Because rum is such a varied liquor category, the idea of "best rums" for any drink can be subjective. Often, the finest rum to use in a cocktail is the one you prefer the most. That said, experienced or well-versed rum drinkers are more likely to appreciate a mai tai with significant complexity. For a highly-complex Jamaican pot still, Kinloch recommends trying a bottle from Plantation Rum's Vintage series — specifically the 2005 vintage.

After production began in 2005, the vintage was released for sale in 2019 and is a 100% pot still blend from two different Jamaican distilleries. After being aged in Jamaica for 12 years, this vintage was shipped to France for one to two more years of aging. The result is a "rustic" and "intense" rum with notes of banana, dried fruit, and roasted coffee. Although the deeper aging creates traits that make this rum very distinct in a mai tai, it is a high-quality option that can provide a nuanced and subtle difference to your cocktails.

As such, Kinloch admits that these bottles are fairly pricey — and that's if you manage to track one down. "When it was more readily available, I used to use the Plantation 2005 as the base for my mai tai," he said. "But for those looking to get a little more adventurous, I would definitely recommend using any vintage Jamaican rum from Plantation." 

Hampden Estate Rum Fire

If you're made it this far, you're clearly committed to finding something different, and so it's time we took a turn into choppy waters.

With red and blue flames on an all-caps label, Hampden Estate Rum Fire Overproof Jamaican Rum isn't for the faint of heart. The bottle and its label stare you down like a Sith Lord, daring you to confront the contents within. This liquor feels as hot as it looks. And while it may be an adventurous base for your mai tai, you should keep some things in mind.

"A mai tai with Rum Fire can get a little overpowering," James Oppedisano warned us. Yet, Hampden Estates describes the fragrance of its liquor as true to the essence of white rum. The brand uses denominators such as "genuine" and "authentic," and although Oppedisano cautions that "for people who aren't into rum, it can be a little too much," Hampden stakes a claim that Rum Fire has a dedicated community of fans who value its un-aged potency.

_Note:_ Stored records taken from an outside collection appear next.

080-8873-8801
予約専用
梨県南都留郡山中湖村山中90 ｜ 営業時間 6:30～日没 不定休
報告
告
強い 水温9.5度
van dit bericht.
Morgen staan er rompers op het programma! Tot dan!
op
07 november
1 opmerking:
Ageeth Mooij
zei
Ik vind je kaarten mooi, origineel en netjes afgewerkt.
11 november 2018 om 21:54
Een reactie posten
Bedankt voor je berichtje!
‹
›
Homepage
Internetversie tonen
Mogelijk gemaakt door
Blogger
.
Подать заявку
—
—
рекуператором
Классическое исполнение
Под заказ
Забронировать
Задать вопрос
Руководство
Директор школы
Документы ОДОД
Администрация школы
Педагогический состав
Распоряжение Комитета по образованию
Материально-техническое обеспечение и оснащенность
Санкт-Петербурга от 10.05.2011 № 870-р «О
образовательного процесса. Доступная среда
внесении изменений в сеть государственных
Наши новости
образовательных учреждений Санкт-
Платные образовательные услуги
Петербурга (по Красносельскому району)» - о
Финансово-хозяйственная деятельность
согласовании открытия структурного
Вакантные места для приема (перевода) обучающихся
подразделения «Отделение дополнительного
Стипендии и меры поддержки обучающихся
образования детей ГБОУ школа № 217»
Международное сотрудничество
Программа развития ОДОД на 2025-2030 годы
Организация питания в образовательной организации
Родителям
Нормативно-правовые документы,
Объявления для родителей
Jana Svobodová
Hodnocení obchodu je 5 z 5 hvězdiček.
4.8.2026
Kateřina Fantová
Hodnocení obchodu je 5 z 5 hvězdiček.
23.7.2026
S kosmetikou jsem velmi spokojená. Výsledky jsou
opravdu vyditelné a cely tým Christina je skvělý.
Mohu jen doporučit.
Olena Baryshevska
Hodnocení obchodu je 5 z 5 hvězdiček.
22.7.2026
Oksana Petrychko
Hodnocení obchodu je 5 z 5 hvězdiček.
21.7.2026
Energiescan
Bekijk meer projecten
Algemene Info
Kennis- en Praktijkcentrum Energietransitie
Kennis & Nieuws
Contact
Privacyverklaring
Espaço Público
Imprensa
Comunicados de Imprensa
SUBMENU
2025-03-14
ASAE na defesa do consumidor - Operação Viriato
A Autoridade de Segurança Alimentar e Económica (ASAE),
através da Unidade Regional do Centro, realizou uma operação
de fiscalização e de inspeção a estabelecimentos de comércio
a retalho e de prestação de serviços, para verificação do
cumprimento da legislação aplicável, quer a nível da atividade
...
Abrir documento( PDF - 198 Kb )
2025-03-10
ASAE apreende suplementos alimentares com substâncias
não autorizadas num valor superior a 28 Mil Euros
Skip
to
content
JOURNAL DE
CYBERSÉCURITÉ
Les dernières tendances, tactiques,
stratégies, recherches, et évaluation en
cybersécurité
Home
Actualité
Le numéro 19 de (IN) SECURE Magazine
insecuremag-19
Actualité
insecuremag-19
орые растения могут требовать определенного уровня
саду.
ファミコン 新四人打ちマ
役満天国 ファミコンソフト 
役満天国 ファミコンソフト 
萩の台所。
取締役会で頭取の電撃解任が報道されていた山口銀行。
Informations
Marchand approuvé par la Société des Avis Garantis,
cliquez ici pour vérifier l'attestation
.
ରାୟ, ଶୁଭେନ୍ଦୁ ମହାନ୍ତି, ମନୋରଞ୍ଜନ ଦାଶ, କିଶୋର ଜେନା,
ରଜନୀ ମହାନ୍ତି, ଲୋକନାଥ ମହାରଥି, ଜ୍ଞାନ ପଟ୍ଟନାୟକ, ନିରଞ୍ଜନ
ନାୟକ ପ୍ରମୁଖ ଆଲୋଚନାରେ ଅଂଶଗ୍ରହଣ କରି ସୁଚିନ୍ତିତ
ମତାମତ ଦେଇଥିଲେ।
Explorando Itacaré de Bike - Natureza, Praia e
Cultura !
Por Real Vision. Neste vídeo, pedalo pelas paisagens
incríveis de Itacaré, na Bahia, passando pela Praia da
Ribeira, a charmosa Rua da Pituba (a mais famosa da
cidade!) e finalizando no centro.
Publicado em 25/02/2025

Certainly, those willing to conquer this leviathan will likely come to appreciate the ferocity of Rum Fire. Adventurous mixologists will find plenty of mai tai inspiration with this rum's depth of flavor, which includes ripe banana, mint, apple, and clove notes.

Clairin Sajous

Originating in rural Haiti, clairin is a category of rum that resembles rhum agricole. While it offers the same vegetal and grassy notes as agricole, clairin also ships strong funk and even a bit of salinity. Some have even called it rum's answer to mezcal. Until a few years ago, clairin was hard to come by in the U.S., but importers are now increasingly bringing the spirit stateside as Americans grow to appreciate it. At Hala Kahiki, the bartenders have been woodshedding Haitian mai tais that make use of clairin.

Per James Oppedisano, "I've never really experimented with [clairin rum] until the last two years or so. They've really surprised me because there are so many options. They go so many different ways. They're fun!"

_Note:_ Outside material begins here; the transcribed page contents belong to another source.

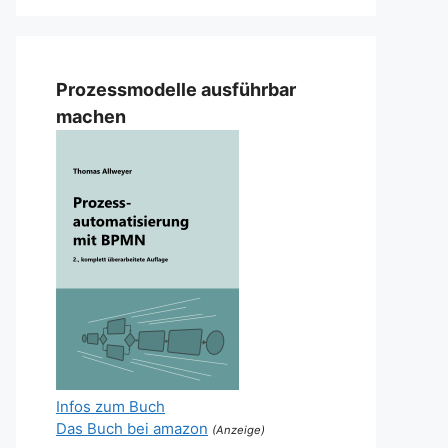
Prozessmodelle ausführbar
machen
Infos zum Buch
Das Buch bei amazon
(Anzeige)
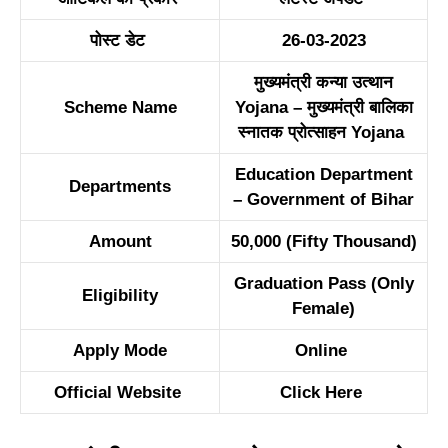
पोस्ट डेट
26-03-2023
मुख्यमंत्री कन्या उत्थान
Scheme Name
Yojana – मुख्यमंत्री बालिका
स्नातक प्रोत्साहन Yojana
Education Department
Departments
– Government of Bihar
Amount
50,000 (Fifty Thousand)
Graduation Pass (Only
Eligibility
Female)
Apply Mode
Online
Official Website
Click Here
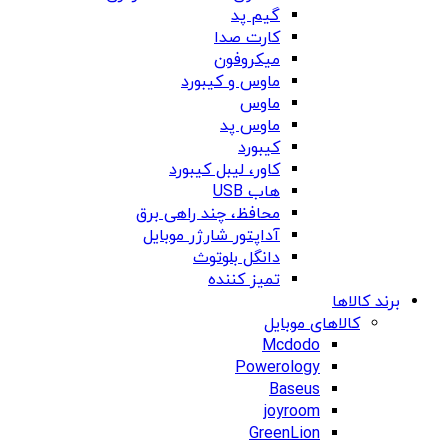
گیم پد
کارت صدا
میکروفون
ماوس و کیبورد
ماوس
ماوس پد
کیبورد
کاور، لیبل کیبورد
هاب USB
محافظ، چند راهی برق
آداپتور شارژر موبایل
دانگل بلوتوث
تمیز کننده
برند کالاها
کالاهای موبایل
Mcdodo
Powerology
Baseus
joyroom
GreenLion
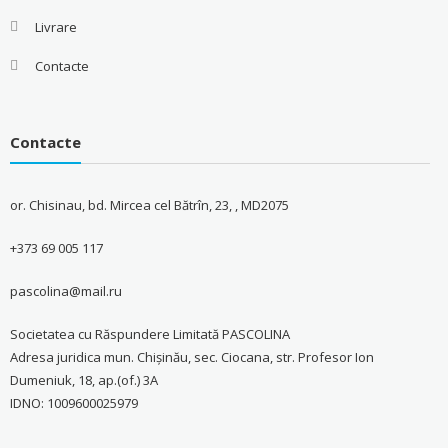
Livrare
Contacte
Contacte
or. Chisinau, bd. Mircea cel Bătrîn, 23, , MD2075
+373 69 005 117
pascolina@mail.ru
Societatea cu Răspundere Limitată PASCOLINA
Adresa juridica mun. Chişinău, sec. Ciocana, str. Profesor Ion
Dumeniuk, 18, ap.(of.) 3A
IDNO: 1009600025979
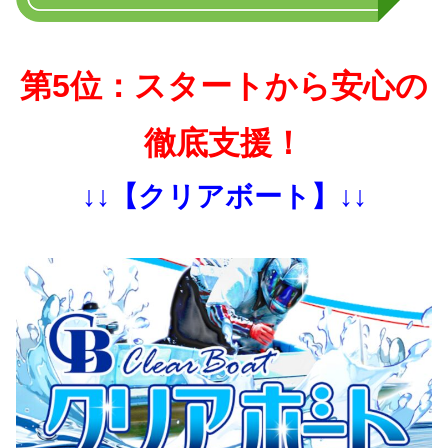
第5位：スタートから安心の
徹底支援！
↓↓【クリアボート】↓↓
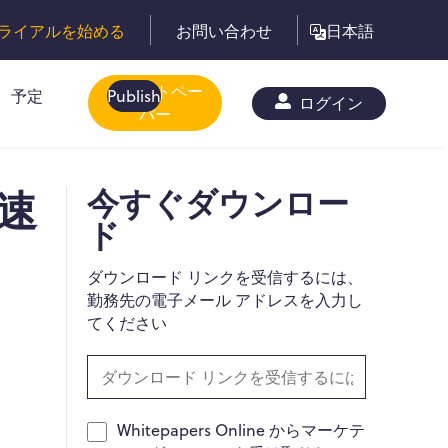
ライアルを始める
お問い合わせ
日本語
ホワイトペー
予定
Publish
ログイン
パー
迅速
今すぐダウンロー
ド
ダウンロード リンクを受信するには、
勤務先の電子メール アドレスを入力し
てください
Whitepapers Online からマーケテ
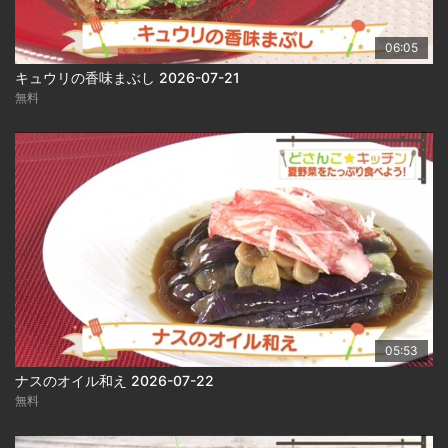
06:05
キュウリの香味まぶし 2026-07-21
無料
05:53
ナスのオイル和え 2026-07-22
無料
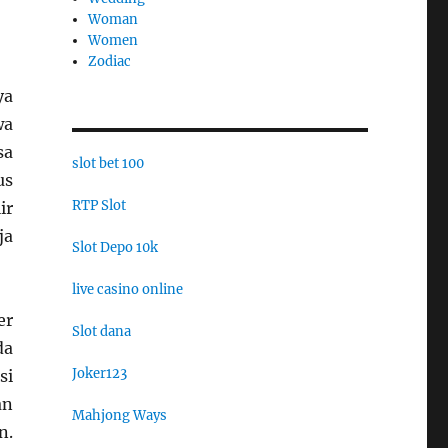
Woman
Women
Zodiac
ya
wa
sa
slot bet 100
us
RTP Slot
ir
ja
Slot Depo 10k
live casino online
er
Slot dana
da
Joker123
si
an
Mahjong Ways
n.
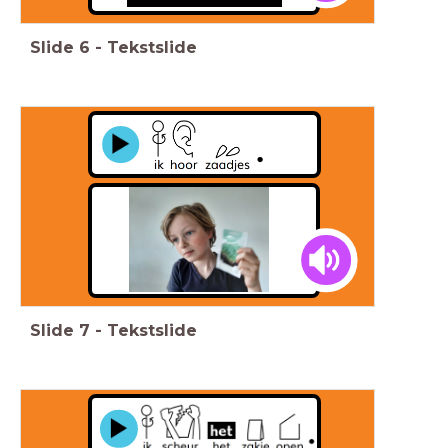
Slide
6
-
Tekstslide
Slide
7
-
Tekstslide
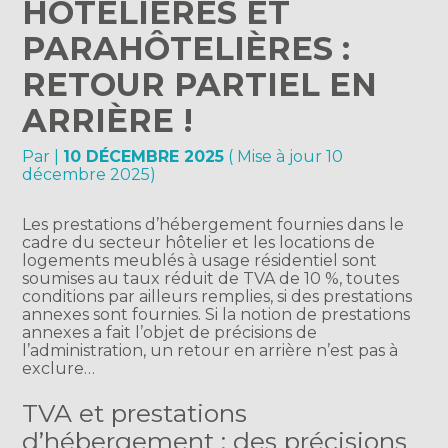
HÔTELIÈRES ET
PARAHÔTELIÈRES :
RETOUR PARTIEL EN
ARRIÈRE !
Par
|
10 DÉCEMBRE 2025
( Mise à jour 10
décembre 2025)
Les prestations d’hébergement fournies dans le
cadre du secteur hôtelier et les locations de
logements meublés à usage résidentiel sont
soumises au taux réduit de TVA de 10 %, toutes
conditions par ailleurs remplies, si des prestations
annexes sont fournies. Si la notion de prestations
annexes a fait l’objet de précisions de
l’administration, un retour en arrière n’est pas à
exclure…
TVA et prestations
d’hébergement : des précisions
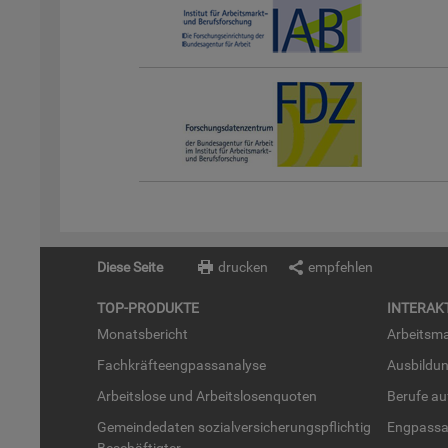
Diese Seite
drucken
empfehlen
TOP-PRO­DUK­TE
IN­TER­AK­
Mo­nats­be­richt
Ar­beits­ma
Fach­kräf­te­eng­pass­ana­ly­se
Aus­bil­du
Ar­beits­lo­se und Ar­beits­lo­sen­quo­ten
Be­ru­fe a
Ge­mein­de­da­ten so­zi­al­ver­si­che­rungs­pflich­tig
Eng­pass­a
Be­schäf­tig­ter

For a mai tai, Oppedisano suggests using Clairin Sajous as a like-for-like replacement for rhum agricole. Depending on personal preference, you could use a one-to-one ratio of clairin to a pot still rum. The bartenders at Hala Kahiki, however, have been favoring more of a two-to-one ratio, with the favor going to clairin.

"You can get such vibrant flavors and gives it almost like a salinity," Oppedisano says. "It just completely elevates the flavor profile." For Sajous, organic ingredients combine to form a creative meld of apple, olive, bee pollen, and pickled herb notes. This bottle may be pricier, but it can create some of the most unique expressions of a mai tai that you're likely to find.

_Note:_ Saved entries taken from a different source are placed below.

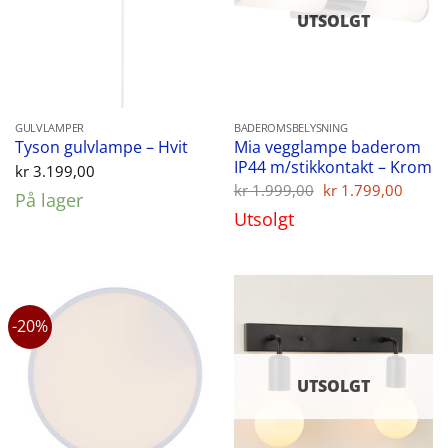
UTSOLGT
GULVLAMPER
BADEROMSBELYSNING
Mia vegglampe baderom
Tyson gulvlampe – Hvit
IP44 m/stikkontakt – Krom
kr
3.199,00
Opprinnelig
Nåvæ
kr
1.999,00
kr
1.799,00
På lager
pris
pris
Utsolgt
var:
er:
kr 1.999,00.
kr 1.
-20%
UTSOLGT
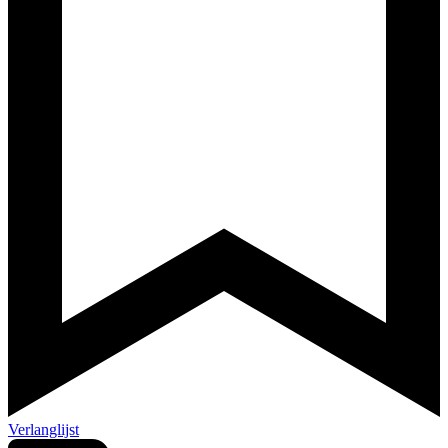
Verlanglijst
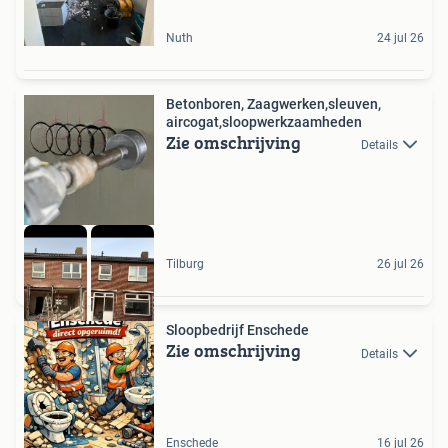
Nuth
24 jul 26
Betonboren, Zaagwerken,sleuven,
aircogat,sloopwerkzaamheden
Zie omschrijving
Details
Tilburg
26 jul 26
Sloopbedrijf Enschede
Zie omschrijving
Details
Enschede
16 jul 26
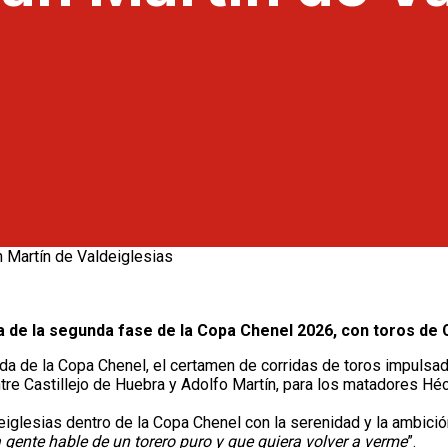
a de la segunda fase de la Copa Chenel 2026, con toros de C
da de la Copa Chenel, el certamen de corridas de toros impulsad
tre Castillejo de Huebra y Adolfo Martín, para los matadores Hé
iglesias dentro de la Copa Chenel con la serenidad y la ambició
a gente hable de un torero puro y que quiera volver a verme
”.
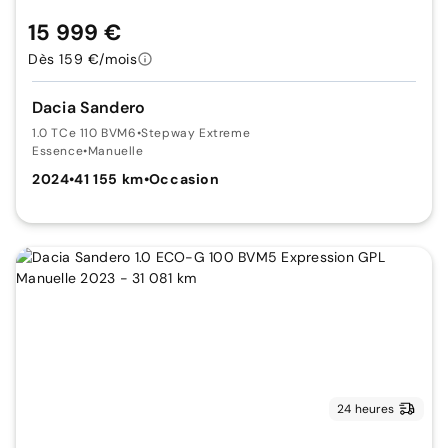
15 999 €
Dès 159 €/mois
Dacia Sandero
1.0 TCe 110 BVM6
•
Stepway Extreme
Essence
•
Manuelle
2024
•
41 155 km
•
Occasion
24 heures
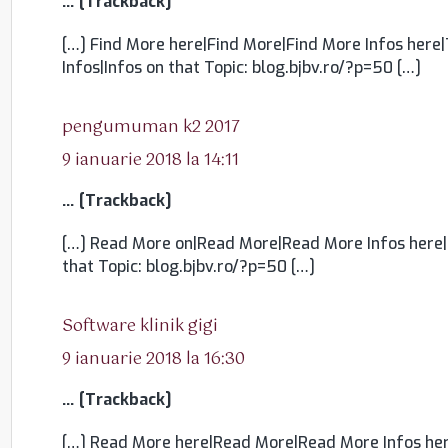
… [Trackback]
[…] Find More here|Find More|Find More Infos here|
Infos|Infos on that Topic: blog.bjbv.ro/?p=50 […]
spune:
pengumuman k2 2017
9 ianuarie 2018 la 14:11
… [Trackback]
[…] Read More on|Read More|Read More Infos here|
that Topic: blog.bjbv.ro/?p=50 […]
spune:
Software klinik gigi
9 ianuarie 2018 la 16:30
… [Trackback]
[…] Read More here|Read More|Read More Infos her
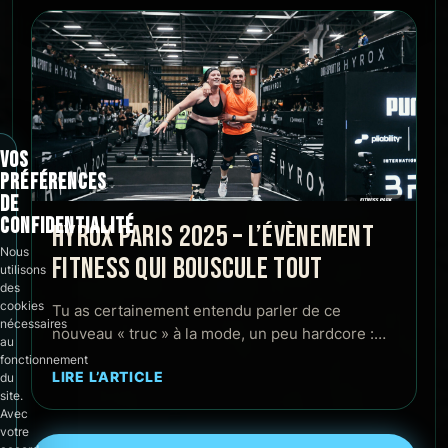
VOS
PRÉFÉRENCES
DE
CONFIDENTIALITÉ
HYROX PARIS 2025 – L’ÉVÈNEMENT
Nous
FITNESS QUI BOUSCULE TOUT
utilisons
des
cookies
Tu as certainement entendu parler de ce
nécessaires
nouveau « truc » à la mode, un peu hardcore :…
au
fonctionnement
LIRE L’ARTICLE
du
site.
Avec
votre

To determine the best rums possible for making mai tais, we reached out to a pair of experts who know the drink well. Anton Kinloch attended the Culinary Institute of America before becoming the principal owner of the temporarily closed Fuchsia Tiki Bar in New Paltz, New York. James Oppedisano is a co-owner of Chicago's iconic Hala Kahiki Tropical Lounge, which first opened at its current location in 1964, and has been operated by his family for generations.